Ioana Pârvulescu (born 1960) is a Romanian writer. She was born in Brașov and studied at the University of Bucharest. She graduated in 1983, and went on to complete a PhD in literature in 1999. She teaches modern literature at the same university.

She has worked at the literary journal România literară, and has translated the works of Maurice Nadeau, Angelus Silesius and Rainer Maria Rilke. She is a member of the Romanian Writers' Union. In 2013, Pârvulescu won the EU Prize for Literature for her book Viața începe vineri (Life Begins on Friday).

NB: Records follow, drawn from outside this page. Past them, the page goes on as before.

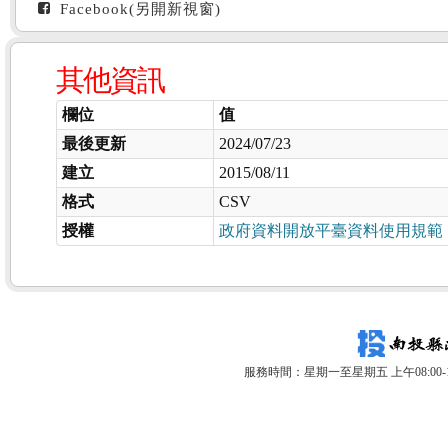
Facebook(另開新視窗)
其他資訊
欄位
值
最後更新
2024/07/23
建立
2015/08/11
格式
CSV
授權
政府資料開放平臺資料使用規範
服務時間：星期一至星期五 上午08:00-12: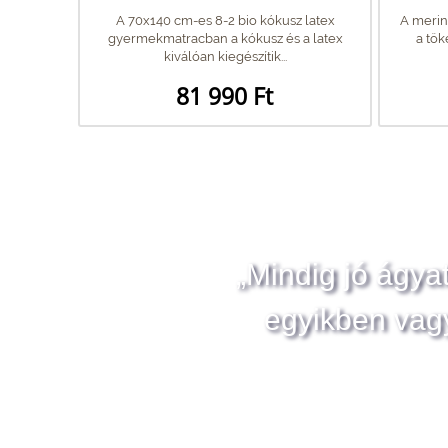
A 70x140 cm-es 8-2 bio kókusz latex
A merin
gyermekmatracban a kókusz és a latex
a tök
kiválóan kiegészítik...
81 990 Ft
„Mindig jó ágya
egyikben vag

In 2018 she won the professional prize at the European Union Prize for Literature writing contest for her work of short fiction "A Voice".

Two of her most recent books Inocenții/The Innocents(2016) and Prevestirea/The Prophecy (2020) are being translated by Alistair Ian Blyth and will be published at Istros Books.

==Bibliography==

- Viața începe vineri, Humanitas, 2009 translated as Life begins on Friday by Alistair Ian Blyth, Istros Books, 2016.
- Viitorul începe luni("The Future Begins on Monday"), Humanitas, 2012.
- Inocenții ("The Innocents"), Humanitas, 2016.
- Prevestirea ("The Prophecy"), Humanitas, 2020.